“Papa, you had a whole decade and this is all you did with it?”
Reflecting on the start of the second decade of this millennium, I shudder with heart-sinking shame at the thought of my daughter asking me such a question in January 2030.
She will be a few weeks shy of 12, and no doubt familiar with the looping social and broadcast media retrospectives on the moments that shaped the 2020s. But both she and I will know exactly what decade she’s talking about. It won’t be the one just gone by, but the decade starting in 2015 that, despite her young age, we’ll both feel more connected to.
On January 30, 2018, flanked by federal ministers, members of Parliament, and a small crowd of Black Canadians from across the country, Prime Minister Justin Trudeau (pictured above) stood in the foyer of the House of Commons to announce that Canada would officially recognize the United Nations International Decade for People of African Descent (2015–2024). Neither my daughter nor I will ever forget this day. It’s the day she was born.
Ten years from now, while many are reflecting on the highlights of the 2020s, I wonder if my daughter’s questions about the UN decade will sting. Will Canada’s Black communities have effectively seized or squandered the once-in-a-lifetime opportunities this moment availed to significantly reshape Canada’s racial justice record?
Already in January 2020, more of the UN International Decade for People of African Descent is behind us than is yet to come. Canada’s official recognition has had little to no substantial impact on the general material realities of Black people in Canada.
This is important to point out because the UN adopted the decade in large part to spur global action to improve the well-being and outcomes of Black communities in the areas of justice, education, employment, health and housing. This is explicitly and thoroughly outlined in the UN’s official program of activities, which lists dozens of concrete measures under the theme of “Recognition, Justice and Development.”
Five years into the decade, Canada has done moderately well with the recognition part. Justice and development, however, remain all too elusive for the country’s Black communities.
In Toronto, former police chief Julian Fantino was given a platform in the Sun newspaper to call for the return of carding, arbitrary ID checks that always predominantly target Black individuals. Fantino and the Sun thought the column was a good idea even after Montreal police were pressured to put a moratorium on the ineffective, rights-violating practice and Halifax issued an official apology to African Nova Scotians for engaging in this form policing.
With respect to the UN decade’s call for development, Black Canadians continue to chronically experience some of the highest rates of socioeconomic exclusion. In Toronto, recent reports out of the University of Toronto, nonprofit FoodShare and the Metcalf Foundation have revealed that Black communities face the highest rates of segregation, food insecurity and of being among the working poor.
In early December, Ontario media was talking about the case of Canadian rapper John River, whose months-long misdiagnosed leakage of spinal fluid strongly suggests systemic anti-Black racism in Canadian health care. River was presumed to be a drug dealer and possible drug abuser, he says, and thereby treated like he was embellishing his painful symptoms to get access to narcotics.

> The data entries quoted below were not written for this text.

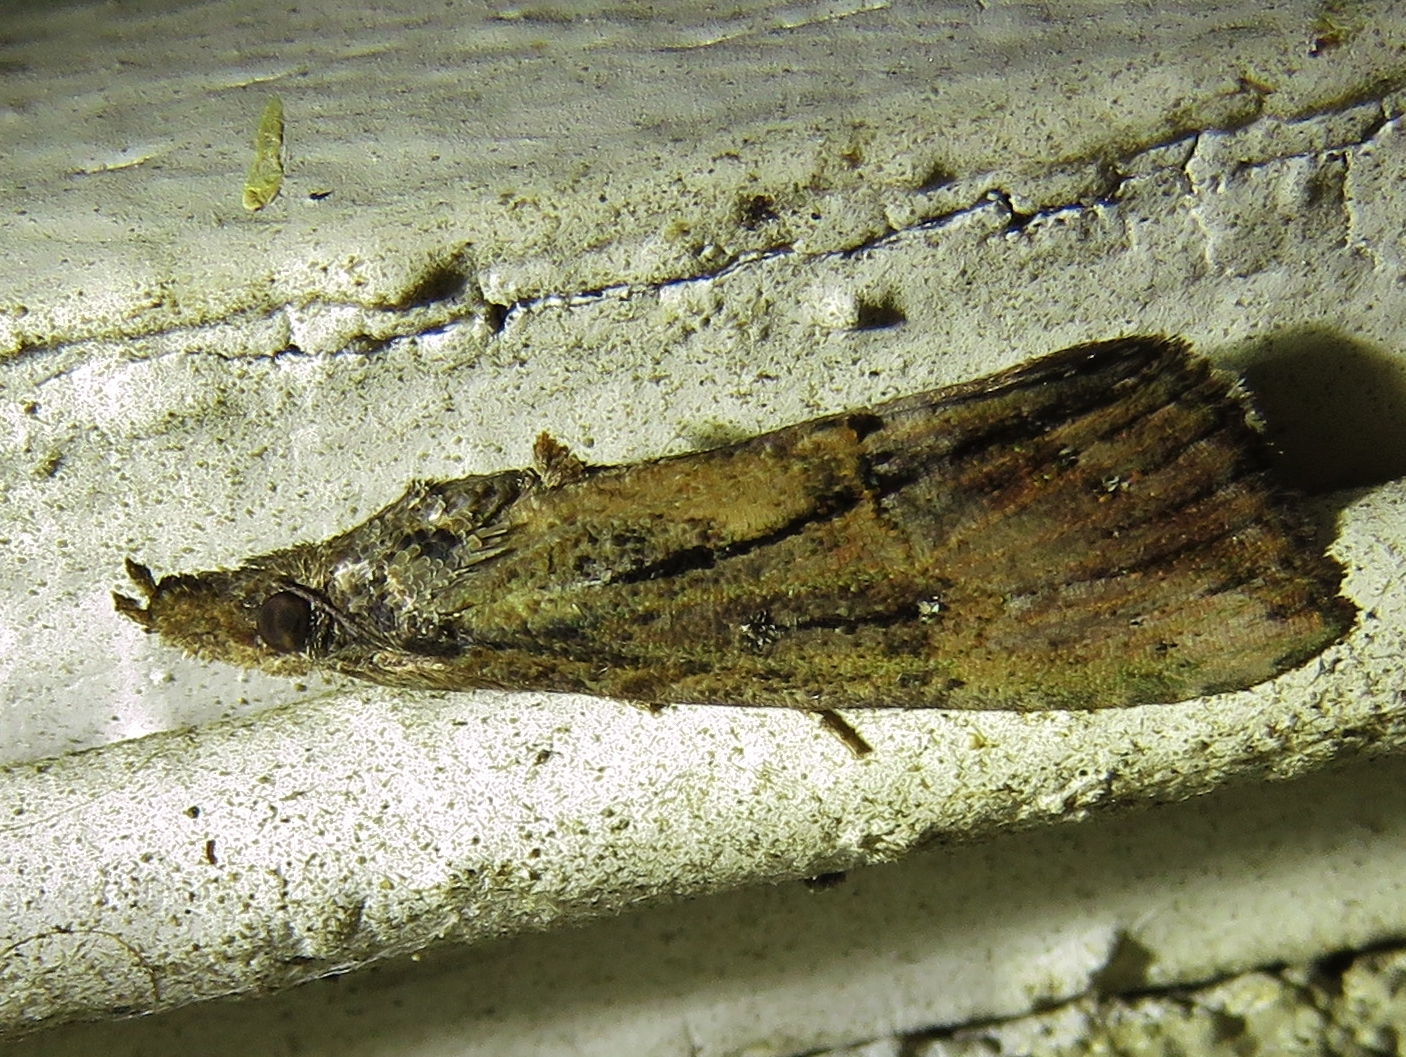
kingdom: Animalia
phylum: Arthropoda
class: Insecta
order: Lepidoptera
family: Erebidae
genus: Hypena
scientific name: Hypena scabra
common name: Green cloverworm
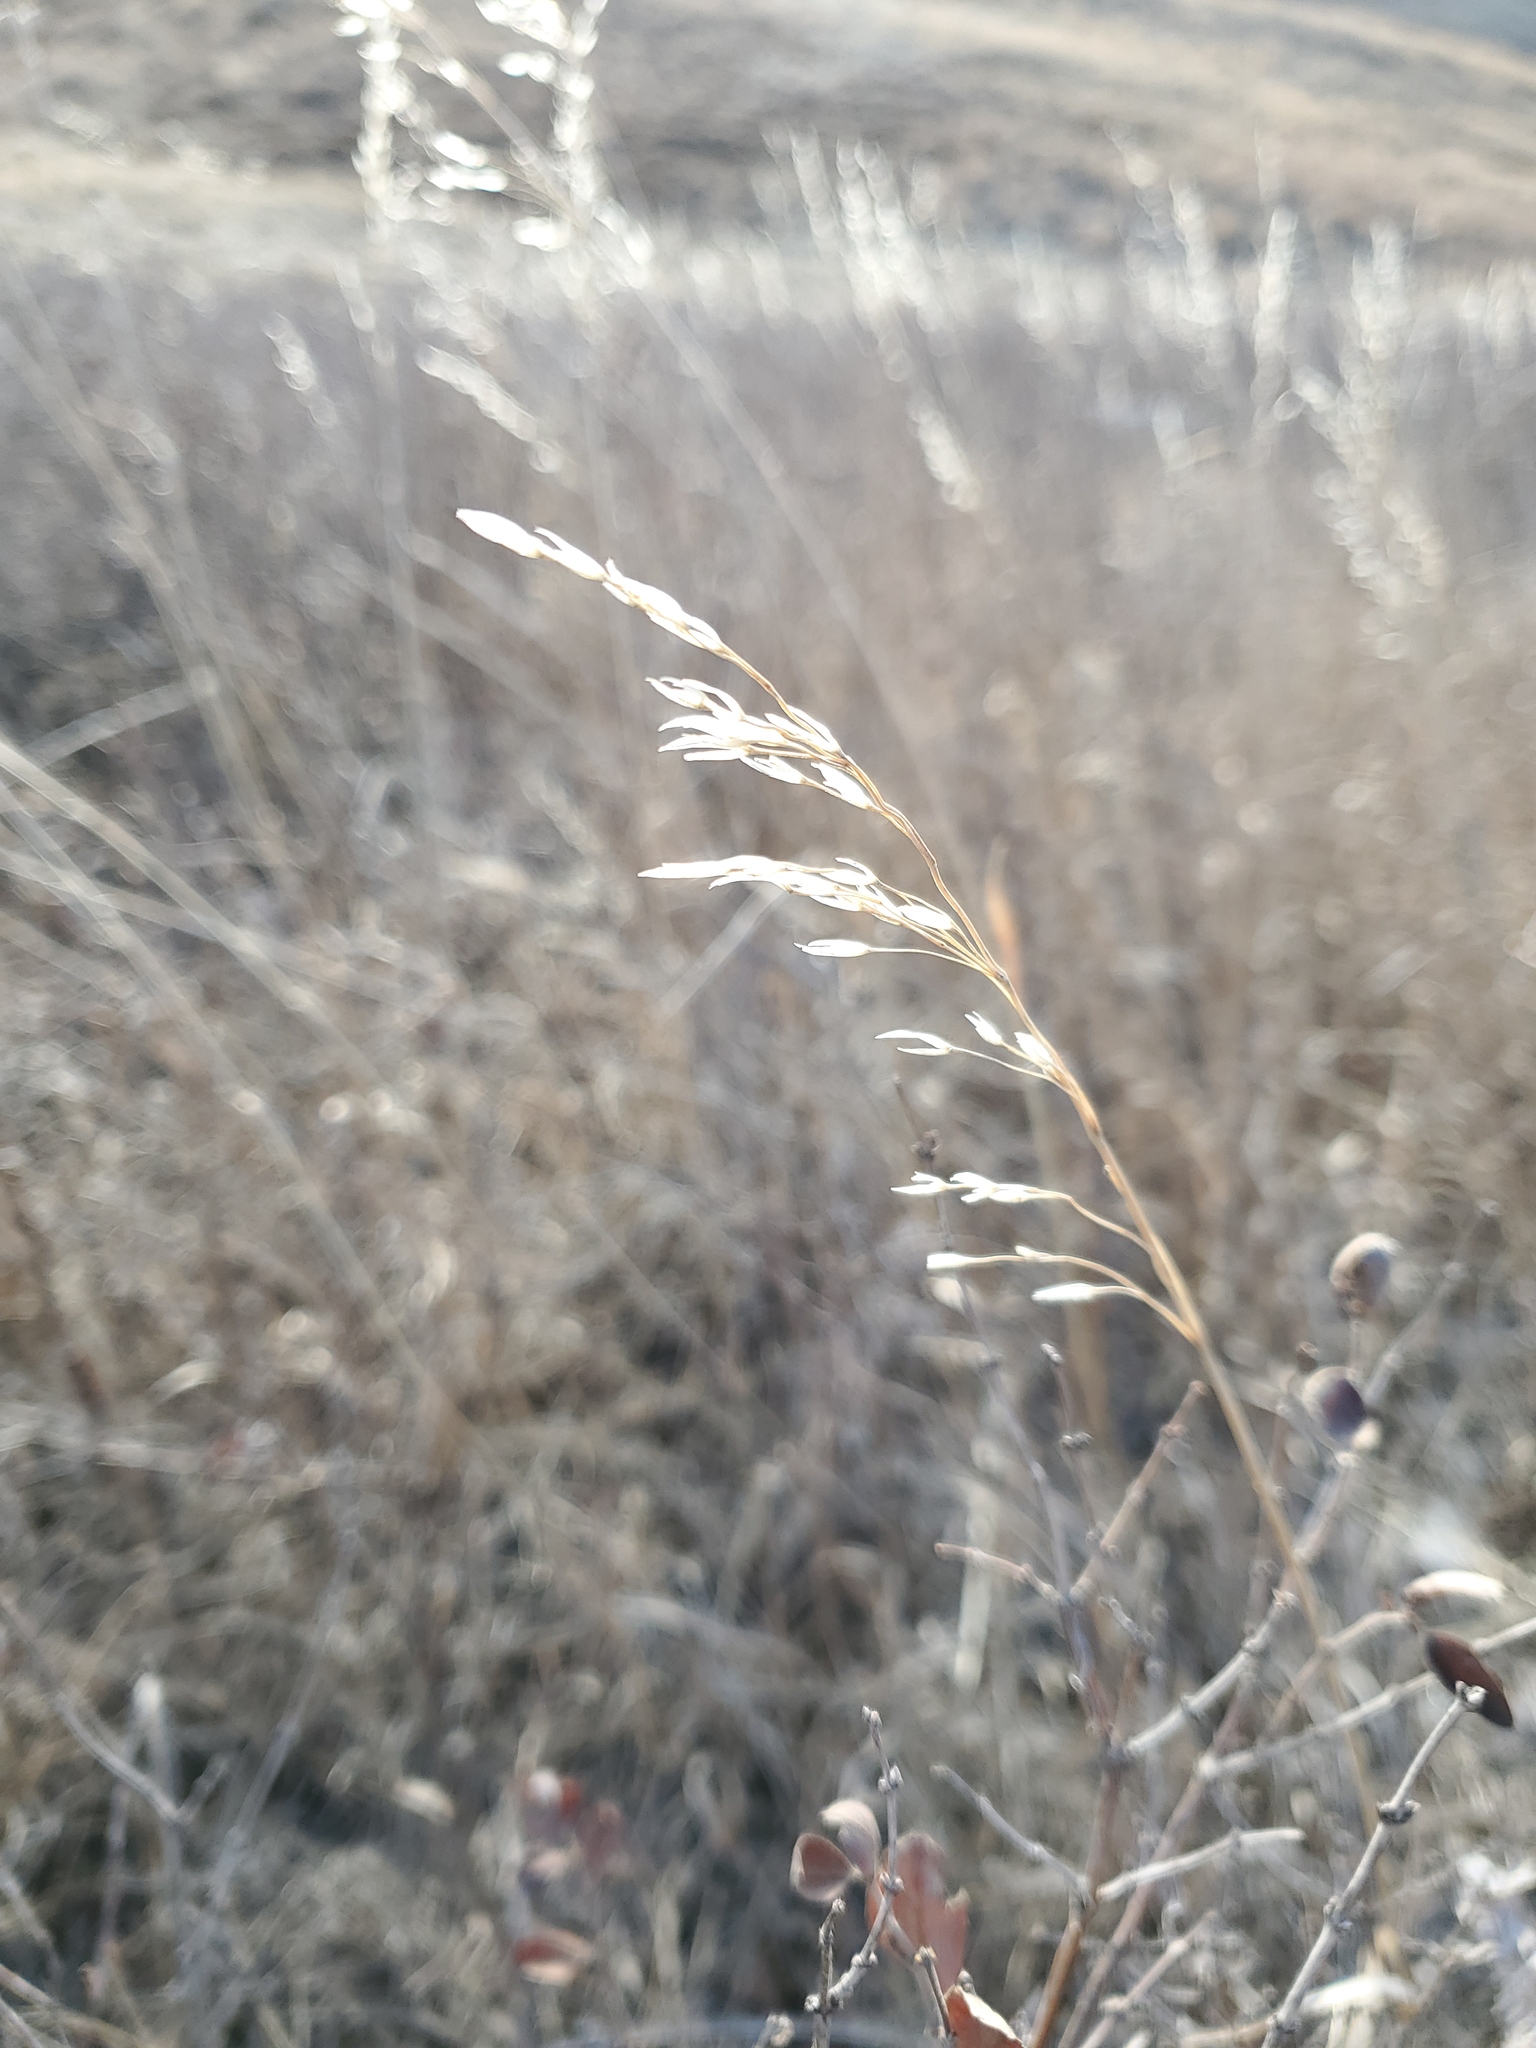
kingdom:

Canadian education systems are also coming under public scrutiny for systemic anti-Black racism going into 2020.
In November, the Ontario government announced a formal review of widespread anti-Black racism at the Peel District School Board, with the results set to be released in February. In Edmonton, the Catholic school board has come under fire for accusing an 11-year-old Black student of being in a gang because he wore a durag to school. The Vancouver School Board is facing a human rights complaint because of its handling of an incident wherein a white student was filmed going on a hatefully racist rant targeting Black students.
It’s not that Canada is doing nothing for the UN Decade for People of African Descent. The federal government has committed $25 million toward the objectives of the decade, to be distributed by a Canadian Institute for People of African Descent. The Nova Scotia government also released a plan to support provincial action on Black recognition, justice and development, as I noted in my last column.
Though these are important steps, with more than half of the decade now behind us, Canada should have more to show for its official recognition. My hope is that in the years to come, we will improve the pace of change for Black Canadians.
In 2030, I want to be able to point to Black Canadian institutions, structures and policies as legacy-building outcomes of the UN decade. I want to be able to one day hear my daughter say, “Papa, you had just one decade, and look at all you did with it.”
To which I will proudly respond, “Happy Birthday, bunny.”
Anthony N. Morgan is a Toronto-based human rights lawyer, policy consultant and community educator. His column, Colour-coded Justice, appears regularly in the Monitor.